◆ **Excerpted text**
BEGIN
Snorkelling and conservation in the Bay Islands, Honduras

Buccaneers above the waves, coral and kaleidoscopic sealife below – Utila and the other Bay Islands offer laid-back culture and fabulous snorkelling

7 mins

Boatman Jake Whitefield is a Bay Islander through and through. His face has been leathered and tanned by 70 years of working outside in tropical sunshine and his eyes are the colour of the Caribbean Sea. It was a pleasure just to sit in his boat, listen to his soft Creole voice and watch him deftly tie off the fishing lines on his small longboat as we cut over the placid water off Honduras’ north coast.

The English-speaking Caribbean culture of the Bay Islands (Islas de la Bahía), a thin sweep of islands some 50km off Honduras, is an anomaly in the Latin-dominated country.
END
◆ **Material supplied**
BEGIN
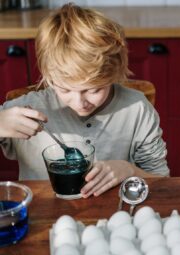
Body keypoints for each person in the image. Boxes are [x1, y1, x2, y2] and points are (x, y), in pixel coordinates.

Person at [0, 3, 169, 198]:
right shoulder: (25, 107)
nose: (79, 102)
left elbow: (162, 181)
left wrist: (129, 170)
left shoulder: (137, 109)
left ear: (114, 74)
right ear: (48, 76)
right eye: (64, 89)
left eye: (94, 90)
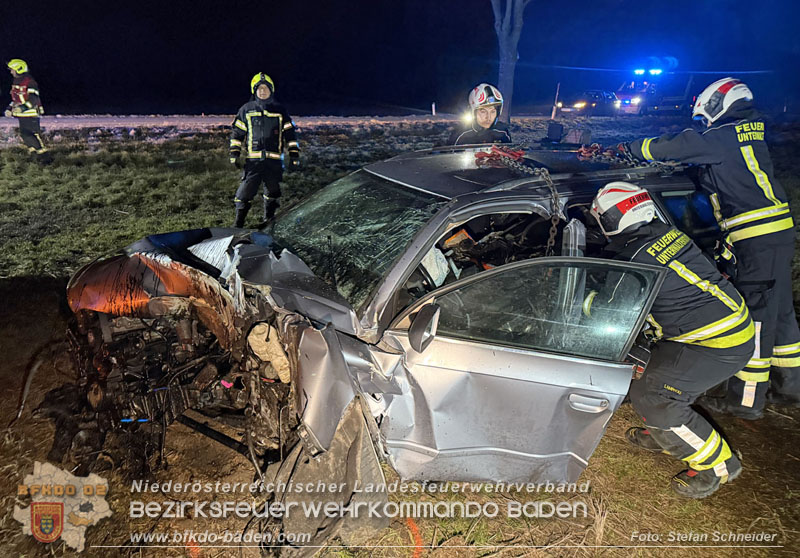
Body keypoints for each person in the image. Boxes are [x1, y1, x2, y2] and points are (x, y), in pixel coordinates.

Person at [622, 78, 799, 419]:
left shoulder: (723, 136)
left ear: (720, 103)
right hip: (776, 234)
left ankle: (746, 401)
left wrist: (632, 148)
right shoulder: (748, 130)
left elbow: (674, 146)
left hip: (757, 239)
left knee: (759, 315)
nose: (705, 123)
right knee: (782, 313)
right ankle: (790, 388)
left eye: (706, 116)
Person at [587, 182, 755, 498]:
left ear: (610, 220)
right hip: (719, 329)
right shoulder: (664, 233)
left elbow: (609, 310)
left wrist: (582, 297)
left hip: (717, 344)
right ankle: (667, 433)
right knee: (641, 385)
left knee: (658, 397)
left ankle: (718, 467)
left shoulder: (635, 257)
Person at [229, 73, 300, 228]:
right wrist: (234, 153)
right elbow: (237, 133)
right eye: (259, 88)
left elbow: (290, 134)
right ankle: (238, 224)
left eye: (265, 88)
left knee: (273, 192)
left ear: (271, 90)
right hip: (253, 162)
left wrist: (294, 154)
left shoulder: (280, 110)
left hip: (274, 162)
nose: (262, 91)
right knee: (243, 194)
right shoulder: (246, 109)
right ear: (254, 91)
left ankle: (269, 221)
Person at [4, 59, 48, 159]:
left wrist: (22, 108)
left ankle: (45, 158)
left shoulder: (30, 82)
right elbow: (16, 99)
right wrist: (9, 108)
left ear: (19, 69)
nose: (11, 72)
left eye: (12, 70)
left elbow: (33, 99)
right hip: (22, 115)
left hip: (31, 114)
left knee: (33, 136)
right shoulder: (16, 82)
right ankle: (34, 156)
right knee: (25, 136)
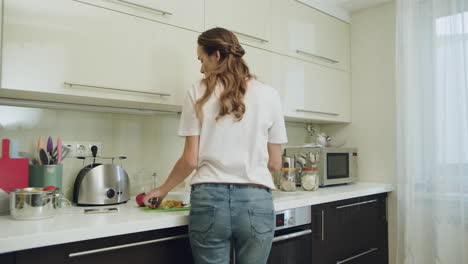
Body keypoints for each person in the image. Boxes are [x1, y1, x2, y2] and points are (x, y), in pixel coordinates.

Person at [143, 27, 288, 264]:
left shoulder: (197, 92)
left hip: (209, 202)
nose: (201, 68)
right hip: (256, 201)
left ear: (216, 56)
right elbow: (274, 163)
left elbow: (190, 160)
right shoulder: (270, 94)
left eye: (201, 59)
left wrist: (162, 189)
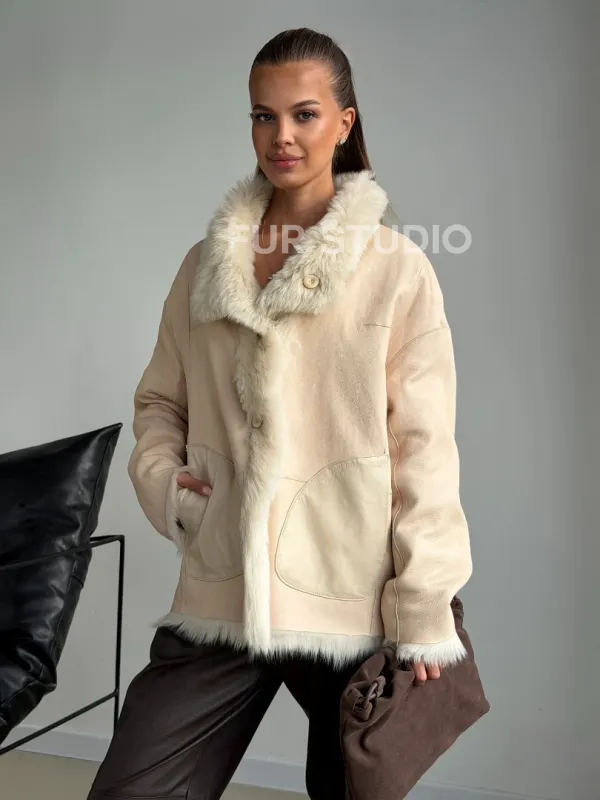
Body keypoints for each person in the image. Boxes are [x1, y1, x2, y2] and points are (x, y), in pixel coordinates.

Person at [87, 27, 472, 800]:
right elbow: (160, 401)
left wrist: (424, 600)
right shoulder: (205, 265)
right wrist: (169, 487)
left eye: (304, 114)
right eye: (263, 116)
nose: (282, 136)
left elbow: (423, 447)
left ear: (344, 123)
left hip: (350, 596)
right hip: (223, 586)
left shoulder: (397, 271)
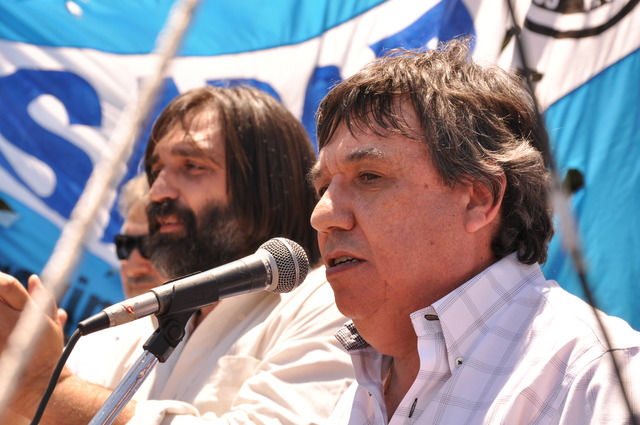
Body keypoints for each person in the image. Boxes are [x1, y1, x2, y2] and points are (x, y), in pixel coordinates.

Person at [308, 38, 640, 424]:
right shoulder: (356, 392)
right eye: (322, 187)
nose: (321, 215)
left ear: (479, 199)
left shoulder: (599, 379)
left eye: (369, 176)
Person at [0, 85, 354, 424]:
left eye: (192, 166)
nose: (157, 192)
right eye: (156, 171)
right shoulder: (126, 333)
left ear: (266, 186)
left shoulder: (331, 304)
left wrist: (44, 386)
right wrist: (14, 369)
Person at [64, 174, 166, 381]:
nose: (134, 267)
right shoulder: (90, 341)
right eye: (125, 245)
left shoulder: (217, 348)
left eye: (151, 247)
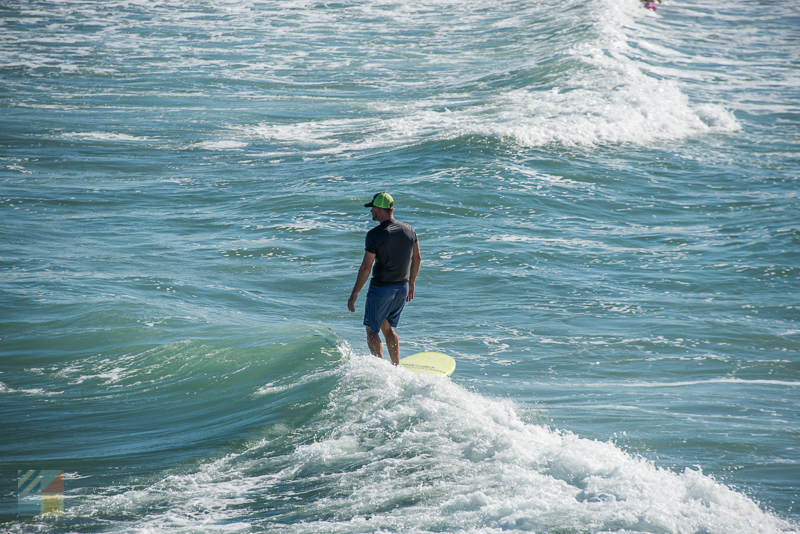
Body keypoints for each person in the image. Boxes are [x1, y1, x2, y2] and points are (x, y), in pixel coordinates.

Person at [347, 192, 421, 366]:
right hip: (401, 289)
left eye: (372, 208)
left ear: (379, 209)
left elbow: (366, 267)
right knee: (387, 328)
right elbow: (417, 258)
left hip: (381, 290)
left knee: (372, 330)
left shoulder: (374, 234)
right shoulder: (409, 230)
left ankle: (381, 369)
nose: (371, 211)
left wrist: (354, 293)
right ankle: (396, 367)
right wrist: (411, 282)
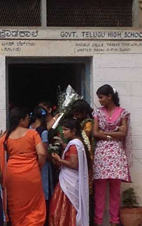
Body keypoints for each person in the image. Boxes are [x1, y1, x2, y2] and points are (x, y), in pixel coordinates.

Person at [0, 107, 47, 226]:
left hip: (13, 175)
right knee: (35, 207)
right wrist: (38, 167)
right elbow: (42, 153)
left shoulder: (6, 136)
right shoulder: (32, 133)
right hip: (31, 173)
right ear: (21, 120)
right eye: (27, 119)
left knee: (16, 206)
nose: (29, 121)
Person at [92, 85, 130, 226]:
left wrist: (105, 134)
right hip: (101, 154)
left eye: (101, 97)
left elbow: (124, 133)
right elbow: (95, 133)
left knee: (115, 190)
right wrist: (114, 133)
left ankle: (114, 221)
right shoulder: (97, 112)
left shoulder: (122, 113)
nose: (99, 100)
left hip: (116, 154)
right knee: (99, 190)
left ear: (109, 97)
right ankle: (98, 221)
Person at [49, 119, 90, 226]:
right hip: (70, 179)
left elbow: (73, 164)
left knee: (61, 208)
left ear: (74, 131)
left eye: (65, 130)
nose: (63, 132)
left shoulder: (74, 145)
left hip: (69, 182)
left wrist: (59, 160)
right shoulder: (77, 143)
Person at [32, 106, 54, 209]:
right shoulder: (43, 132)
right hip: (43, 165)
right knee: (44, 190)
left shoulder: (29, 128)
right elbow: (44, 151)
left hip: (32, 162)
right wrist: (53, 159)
END
BEGIN
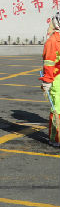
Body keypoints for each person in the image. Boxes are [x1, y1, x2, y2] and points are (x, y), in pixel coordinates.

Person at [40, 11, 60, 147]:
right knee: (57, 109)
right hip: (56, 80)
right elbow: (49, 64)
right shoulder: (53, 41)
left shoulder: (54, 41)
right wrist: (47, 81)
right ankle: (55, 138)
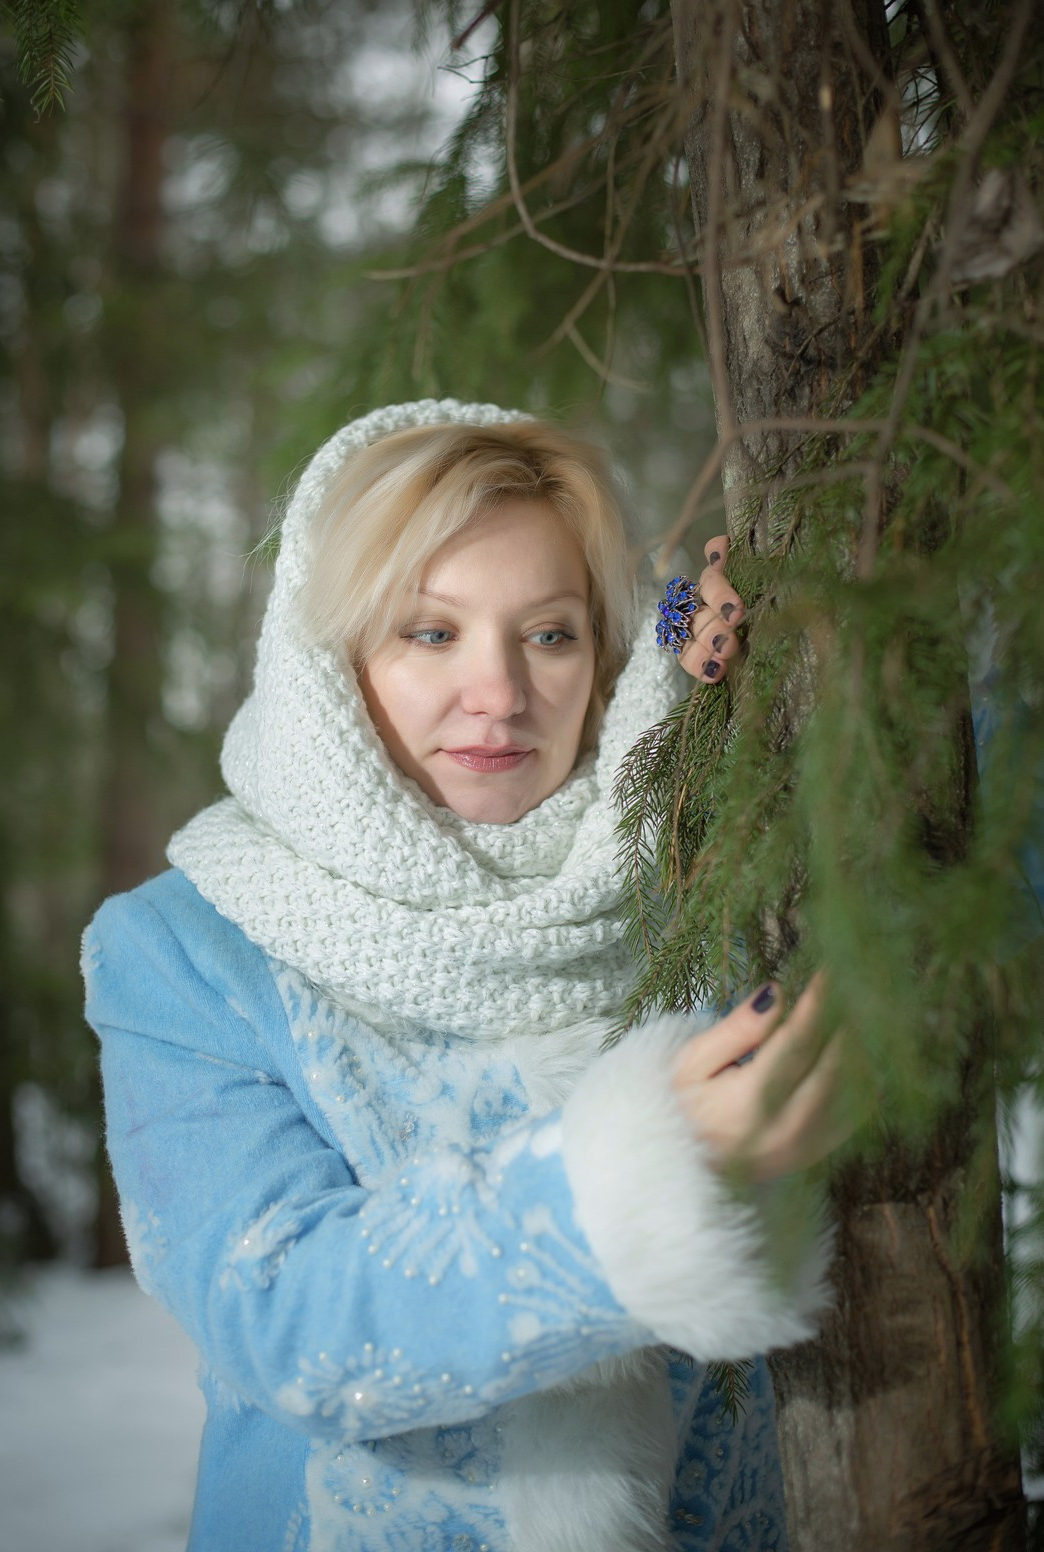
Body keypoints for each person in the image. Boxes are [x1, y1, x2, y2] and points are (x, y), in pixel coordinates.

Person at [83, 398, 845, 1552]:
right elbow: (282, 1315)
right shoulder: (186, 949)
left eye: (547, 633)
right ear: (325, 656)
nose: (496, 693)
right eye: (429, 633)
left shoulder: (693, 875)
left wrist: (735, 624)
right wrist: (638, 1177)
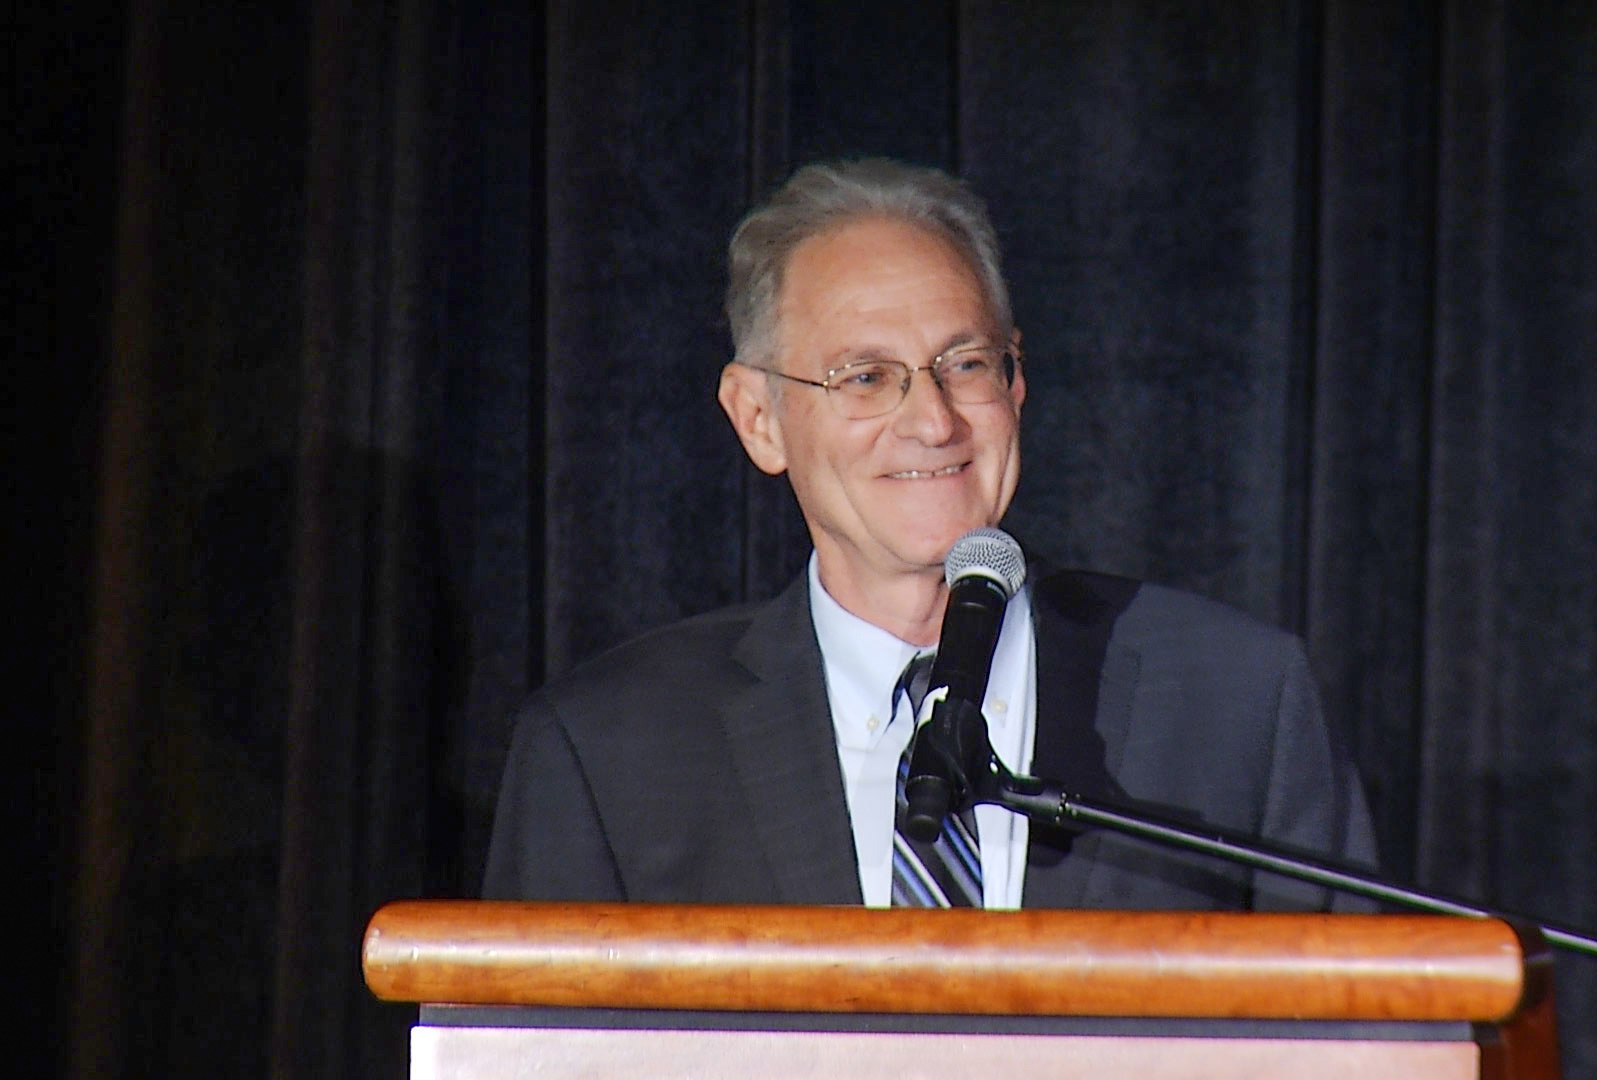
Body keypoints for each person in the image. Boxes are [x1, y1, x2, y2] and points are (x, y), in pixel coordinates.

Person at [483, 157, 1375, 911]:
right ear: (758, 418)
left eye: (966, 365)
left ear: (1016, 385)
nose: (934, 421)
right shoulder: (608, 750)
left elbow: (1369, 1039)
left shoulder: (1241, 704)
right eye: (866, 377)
END
◆ **Parts of the exercise**
1. From the Bay Islands article, list each of boatman Jake Whitefield's physical features that the text describes, with the description it gives.
2. Continue the Bay Islands article from where it stops.

◆ **Answers to the exercises**
1.
- His face: leathered and tanned by 70 years of working outside in tropical sunshine
- His eyes: the color of the Caribbean Sea
- His voice: soft and Creole

2.
English buccaneers worked out of here in the 17th and 18th centuries, plundering Spanish merchant ships, and most of the residents are descendants of white Cayman Island settlers and freed slaves who stayed here after abolition in 1830. Even though Britain ceded the territory to newly independent Honduras in 1859, most of the islanders still consider themselves to be British.

For 150 years the Bay Islands were left alone in tranquil isolation, but changes have come with the arrival of tourists and mainland Hispanic-Honduran immigrants. Surprisingly, Jake welcomes the tourists, reserving his ire for what he calls ‘Spaniards’, the incomers the islanders feel are swamping their local culture.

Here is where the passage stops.